> Data extracts:
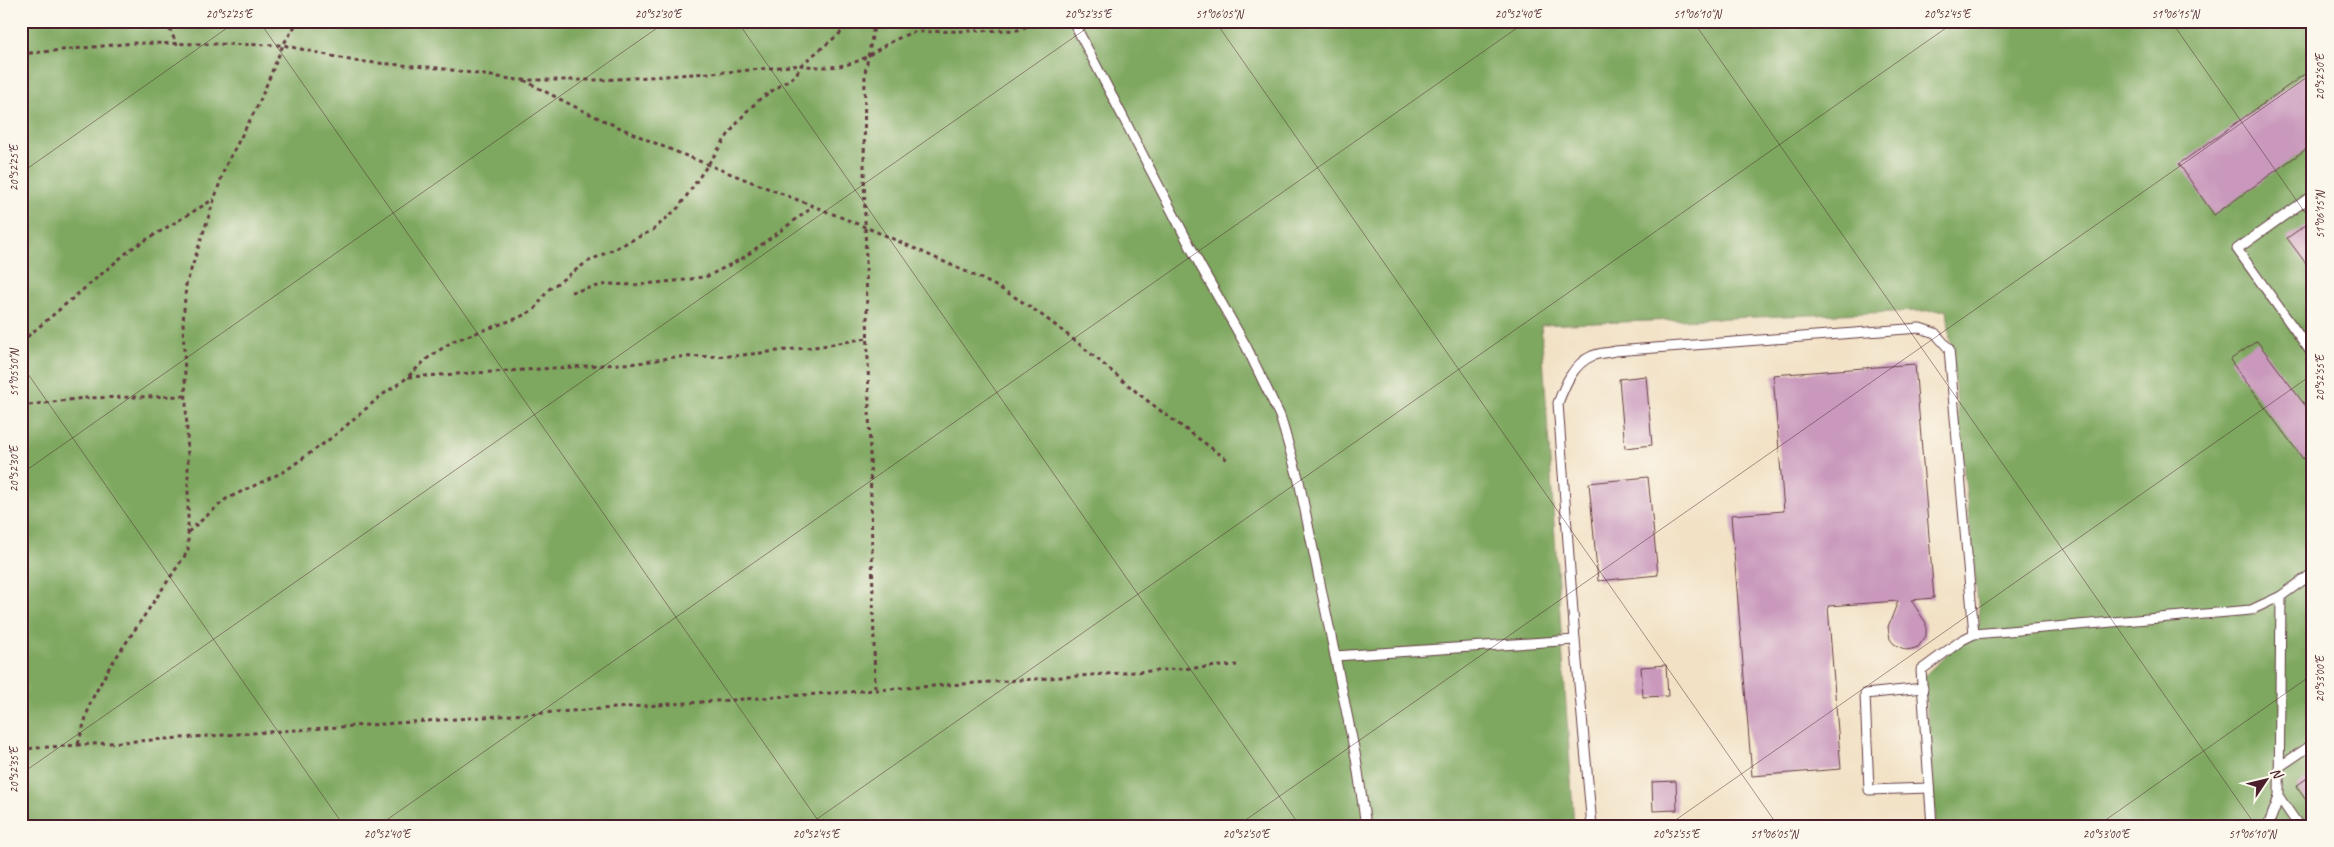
<svg xmlns="http://www.w3.org/2000/svg" width="2334" height="847" viewBox="0 0 2334 847" font-family="Caveat,sans-serif">
	<style>
		.forest { fill: #7ea75f; stroke: #646345 }
		.building { fill: #c998bc }
		.lines { fill: none; stroke-linecap: round; stroke-linejoin: round }
		.service-casing { stroke: #633c42; stroke-width: 11 }
		.path { stroke: #633c42; stroke-width: 3; stroke-dasharray: 4 4; stroke-linecap: butt }
		.service { stroke: #fff; stroke-width: 9 }
		.ticks { fill: none; stroke: #4a1f2b; stroke-width: 1; stroke-opacity: 0.45 }
		.neatline { fill: none; stroke: #4a1f2b; stroke-width: 2 }
		.ticks-label { font-size: 12px; text-anchor: middle; fill: #4a1f2b }
	</style>
	<rect width="100%" height="100%" fill="#fbf7ec"/>
	<filter id="ink" filterUnits="userSpaceOnUse"><feTurbulence type="fractalNoise" baseFrequency=".02" numOctaves="2"/><feDisplacementMap in="SourceGraphic" scale="10" xChannelSelector="R" yChannelSelector="G"/><feConvolveMatrix kernelMatrix="1 2 1 2 8 2 1 2 1" color-interpolation-filters="sRGB"/></filter>
	<filter id="wash" filterUnits="userSpaceOnUse"><feTurbulence type="fractalNoise" baseFrequency=".0096" numOctaves="4" result="noise"/><feDisplacementMap in="SourceGraphic" scale="20" xChannelSelector="R" yChannelSelector="G"/><feGaussianBlur stdDeviation="1.12" result="paint"/><feColorMatrix in="noise" values="0 0 0 0 0 0 0 0 0 0 0 0 0 0 0 0 0 1.4 0 .05"/><feComposite in="paint" operator="in"/></filter>
	<g filter="url(#wash)">
		<rect width="100%" height="100%" fill="#f2e1c5"/>
		<path class="forest" d="M21,21h2292v805h-377l-12,-150 56,-53 -33,-313 -406,15 33,501h-1553z"/>
		<g id="blocks">
			<g class="building">
				<path d="M2313,68v76l-99,71 -35,-51z"/>
				<path d="M2313,220v53l-26,-35z"/>
				<path d="M2257,341l56,75v35l-10,8 -73,-99z"/>
				<path d="M1915,364l19,234 -23,2 15,23v13l-8,11 -6,2 -6,1 -12,-6 -4,-5 -2,-12 10,-26 -70,5 13,163 -89,7 -21,-261 53,-4 -11,-136z"/>
				<path d="M1646,376l6,69 -27,3 -6,-69z"/>
				<path d="M1648,477l10,98 -60,6 -9,-98z"/>
				<path d="M1666,665l2,31 -25,1 -2,-30z"/>
				<path d="M2313,774v36l-17,-24z"/>
				<path d="M1676,781l1,29 -24,1 -1,-29z"/>
			</g>
		</g>
	</g>
	<g filter="url(#ink)">
		<use href="#blocks" fill-opacity="0" stroke="#633c42" stroke-width="1"/>
		<g class="lines">
			<defs>
				<g id="service">
					<path d="M1073,21l128,246 45,79 34,70 19,65 36,175 240,-16"/>
					<path d="M2313,195l-76,54 76,106"/>
					<path d="M2281,596l-2,201 20,29"/>
					<path d="M1335,656l21,102 10,68"/>
					<path d="M1923,688l-58,6 4,96 60,-2"/>
					<path d="M2279,767l34,-23"/>
					<path d="M1592,826l-17,-186 -17,-237c7,-18 15,-39 34,-47 6,-3 16,-3 23,-5l305,-23 15,5 14,16 25,285"/>
					<path d="M1932,826l-11,-156 41,-30 12,-6 277,-24 30,-14 32,-23"/>
					<path d="M2268,826l11,-29"/>
				</g>
			</defs>
			<use href="#service" class="service-casing"/>
			<g class="path">
				<path d="M166,21l11,24"/>
				<path d="M875,21l-10,52 -1,97 11,521"/>
				<path d="M21,54l113,-11 149,2 71,16 84,7 80,12h85l137,-9 61,-6 54,-44"/>
				<path d="M524,80c125,70 264,111 394,170 28,13 58,25 85,40 52,30 95,71 141,108 28,22 57,42 85,63"/>
				<path d="M571,292l37,-8 26,1 51,-5 23,-4 35,-18 70,-51"/>
				<path d="M21,342l110,-93 83,-50"/>
				<path d="M408,377l230,-14 37,-6 59,-1 88,-10 45,-8"/>
				<path d="M21,406l63,-8 102,-2"/>
				<path d="M188,532l38,-33 59,-28 49,-35 48,-41 21,-14 25,-23 25,-17 65,-23 17,-9 13,-19 39,-28 66,-32 26,-23 49,-72 18,-23 14,-13 36,-24 5,-10c24,4 48,3 68,-10 15,-9 29,-18 45,-23l104,-2 21,-9"/>
				<path d="M78,744l13,-43 18,-33 79,-117v-92l-5,-137 3,-37 39,-118 34,-64 24,-58 15,-24"/>
				<path d="M21,749l1216,-84"/>
			</g>
			<use href="#service" class="service"/>
		</g>
	</g>
	<path class="ticks" d="M259,21l563,805M737,21l563,805M1215,21l563,805M1693,21l563,805M2171,21l142,203M21,173l216,-152M21,364l323,462M21,474l646,-453M21,774l1076,-753M378,826l1149,-805M807,826l1149,-805M1237,826l1076,-753M1667,826l646,-452M2097,826l216,-152"/>
	<rect width="2334" height="847" fill="none" stroke="#fbf7ec" stroke-width="55"/>
	<g transform="translate(2266 780) rotate(55)" stroke="#fbf7ec" stroke-width="4" paint-order="stroke">
	<path d="M0-4L9 19L0 12L-9 19Z" fill="#4a1f2b"/>
	<text y="-8" font-size="14" font-weight="bold" text-anchor="middle" fill="#4a1f2b">N</text>
	</g>
	<rect x="28" y="28" width="2278" height="792" class="neatline"/>
	<g class="ticks-label">
		<text x="229" y="18">20°52'25"E</text>
		<text x="658" y="18">20°52'30"E</text>
		<text x="1088" y="18">20°52'35"E</text>
		<text x="1219" y="18">51°06'05"N</text>
		<text x="1518" y="18">20°52'40"E</text>
		<text x="1697" y="18">51°06'10"N</text>
		<text x="1947" y="18">20°52'45"E</text>
		<text x="2175" y="18">51°06'15"N</text>
		<text transform="translate(2320 77) rotate(-90)" y="4">20°52'50"E</text>
		<text transform="translate(14 168) rotate(-90)" y="4">20°52'25"E</text>
		<text transform="translate(2320 215) rotate(-90)" y="4">51°06'15"N</text>
		<text transform="translate(14 373) rotate(-90)" y="4">51°05'50"N</text>
		<text transform="translate(2320 378) rotate(-90)" y="4">20°52'55"E</text>
		<text transform="translate(14 469) rotate(-90)" y="4">20°52'30"E</text>
		<text transform="translate(2320 679) rotate(-90)" y="4">20°53'00"E</text>
		<text transform="translate(14 770) rotate(-90)" y="4">20°52'35"E</text>
		<text x="387" y="838">20°52'40"E</text>
		<text x="816" y="838">20°52'45"E</text>
		<text x="1246" y="838">20°52'50"E</text>
		<text x="1676" y="838">20°52'55"E</text>
		<text x="1774" y="838">51°06'05"N</text>
		<text x="2106" y="838">20°53'00"E</text>
		<text x="2252" y="838">51°06'10"N</text>
	</g>
</svg>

> Task to complete:
When repeating the material above, keep every line exact and drop all pictures.

> Expected output:
<svg xmlns="http://www.w3.org/2000/svg" width="2334" height="847" viewBox="0 0 2334 847" font-family="Caveat,sans-serif">
	<style>
		.forest { fill: #7ea75f; stroke: #646345 }
		.building { fill: #c998bc }
		.lines { fill: none; stroke-linecap: round; stroke-linejoin: round }
		.service-casing { stroke: #633c42; stroke-width: 11 }
		.path { stroke: #633c42; stroke-width: 3; stroke-dasharray: 4 4; stroke-linecap: butt }
		.service { stroke: #fff; stroke-width: 9 }
		.ticks { fill: none; stroke: #4a1f2b; stroke-width: 1; stroke-opacity: 0.45 }
		.neatline { fill: none; stroke: #4a1f2b; stroke-width: 2 }
		.ticks-label { font-size: 12px; text-anchor: middle; fill: #4a1f2b }
	</style>
	<rect width="100%" height="100%" fill="#fbf7ec"/>
	<filter id="ink" filterUnits="userSpaceOnUse"><feTurbulence type="fractalNoise" baseFrequency=".02" numOctaves="2"/><feDisplacementMap in="SourceGraphic" scale="10" xChannelSelector="R" yChannelSelector="G"/><feConvolveMatrix kernelMatrix="1 2 1 2 8 2 1 2 1" color-interpolation-filters="sRGB"/></filter>
	<filter id="wash" filterUnits="userSpaceOnUse"><feTurbulence type="fractalNoise" baseFrequency=".0096" numOctaves="4" result="noise"/><feDisplacementMap in="SourceGraphic" scale="20" xChannelSelector="R" yChannelSelector="G"/><feGaussianBlur stdDeviation="1.12" result="paint"/><feColorMatrix in="noise" values="0 0 0 0 0 0 0 0 0 0 0 0 0 0 0 0 0 1.4 0 .05"/><feComposite in="paint" operator="in"/></filter>
	<g filter="url(#wash)">
		<rect width="100%" height="100%" fill="#f2e1c5"/>
		<path class="forest" d="M21,21h2292v805h-377l-12,-150 56,-53 -33,-313 -406,15 33,501h-1553z"/>
		<g id="blocks">
			<g class="building">
				<path d="M2313,68v76l-99,71 -35,-51z"/>
				<path d="M2313,220v53l-26,-35z"/>
				<path d="M2257,341l56,75v35l-10,8 -73,-99z"/>
				<path d="M1915,364l19,234 -23,2 15,23v13l-8,11 -6,2 -6,1 -12,-6 -4,-5 -2,-12 10,-26 -70,5 13,163 -89,7 -21,-261 53,-4 -11,-136z"/>
				<path d="M1646,376l6,69 -27,3 -6,-69z"/>
				<path d="M1648,477l10,98 -60,6 -9,-98z"/>
				<path d="M1666,665l2,31 -25,1 -2,-30z"/>
				<path d="M2313,774v36l-17,-24z"/>
				<path d="M1676,781l1,29 -24,1 -1,-29z"/>
			</g>
		</g>
	</g>
	<g filter="url(#ink)">
		<use href="#blocks" fill-opacity="0" stroke="#633c42" stroke-width="1"/>
		<g class="lines">
			<defs>
				<g id="service">
					<path d="M1073,21l128,246 45,79 34,70 19,65 36,175 240,-16"/>
					<path d="M2313,195l-76,54 76,106"/>
					<path d="M2281,596l-2,201 20,29"/>
					<path d="M1335,656l21,102 10,68"/>
					<path d="M1923,688l-58,6 4,96 60,-2"/>
					<path d="M2279,767l34,-23"/>
					<path d="M1592,826l-17,-186 -17,-237c7,-18 15,-39 34,-47 6,-3 16,-3 23,-5l305,-23 15,5 14,16 25,285"/>
					<path d="M1932,826l-11,-156 41,-30 12,-6 277,-24 30,-14 32,-23"/>
					<path d="M2268,826l11,-29"/>
				</g>
			</defs>
			<use href="#service" class="service-casing"/>
			<g class="path">
				<path d="M166,21l11,24"/>
				<path d="M875,21l-10,52 -1,97 11,521"/>
				<path d="M21,54l113,-11 149,2 71,16 84,7 80,12h85l137,-9 61,-6 54,-44"/>
				<path d="M524,80c125,70 264,111 394,170 28,13 58,25 85,40 52,30 95,71 141,108 28,22 57,42 85,63"/>
				<path d="M571,292l37,-8 26,1 51,-5 23,-4 35,-18 70,-51"/>
				<path d="M21,342l110,-93 83,-50"/>
				<path d="M408,377l230,-14 37,-6 59,-1 88,-10 45,-8"/>
				<path d="M21,406l63,-8 102,-2"/>
				<path d="M188,532l38,-33 59,-28 49,-35 48,-41 21,-14 25,-23 25,-17 65,-23 17,-9 13,-19 39,-28 66,-32 26,-23 49,-72 18,-23 14,-13 36,-24 5,-10c24,4 48,3 68,-10 15,-9 29,-18 45,-23l104,-2 21,-9"/>
				<path d="M78,744l13,-43 18,-33 79,-117v-92l-5,-137 3,-37 39,-118 34,-64 24,-58 15,-24"/>
				<path d="M21,749l1216,-84"/>
			</g>
			<use href="#service" class="service"/>
		</g>
	</g>
	<path class="ticks" d="M259,21l563,805M737,21l563,805M1215,21l563,805M1693,21l563,805M2171,21l142,203M21,173l216,-152M21,364l323,462M21,474l646,-453M21,774l1076,-753M378,826l1149,-805M807,826l1149,-805M1237,826l1076,-753M1667,826l646,-452M2097,826l216,-152"/>
	<rect width="2334" height="847" fill="none" stroke="#fbf7ec" stroke-width="55"/>
	<g transform="translate(2266 780) rotate(55)" stroke="#fbf7ec" stroke-width="4" paint-order="stroke">
	<path d="M0-4L9 19L0 12L-9 19Z" fill="#4a1f2b"/>
	<text y="-8" font-size="14" font-weight="bold" text-anchor="middle" fill="#4a1f2b">N</text>
	</g>
	<rect x="28" y="28" width="2278" height="792" class="neatline"/>
	<g class="ticks-label">
		<text x="229" y="18">20°52'25"E</text>
		<text x="658" y="18">20°52'30"E</text>
		<text x="1088" y="18">20°52'35"E</text>
		<text x="1219" y="18">51°06'05"N</text>
		<text x="1518" y="18">20°52'40"E</text>
		<text x="1697" y="18">51°06'10"N</text>
		<text x="1947" y="18">20°52'45"E</text>
		<text x="2175" y="18">51°06'15"N</text>
		<text transform="translate(2320 77) rotate(-90)" y="4">20°52'50"E</text>
		<text transform="translate(14 168) rotate(-90)" y="4">20°52'25"E</text>
		<text transform="translate(2320 215) rotate(-90)" y="4">51°06'15"N</text>
		<text transform="translate(14 373) rotate(-90)" y="4">51°05'50"N</text>
		<text transform="translate(2320 378) rotate(-90)" y="4">20°52'55"E</text>
		<text transform="translate(14 469) rotate(-90)" y="4">20°52'30"E</text>
		<text transform="translate(2320 679) rotate(-90)" y="4">20°53'00"E</text>
		<text transform="translate(14 770) rotate(-90)" y="4">20°52'35"E</text>
		<text x="387" y="838">20°52'40"E</text>
		<text x="816" y="838">20°52'45"E</text>
		<text x="1246" y="838">20°52'50"E</text>
		<text x="1676" y="838">20°52'55"E</text>
		<text x="1774" y="838">51°06'05"N</text>
		<text x="2106" y="838">20°53'00"E</text>
		<text x="2252" y="838">51°06'10"N</text>
	</g>
</svg>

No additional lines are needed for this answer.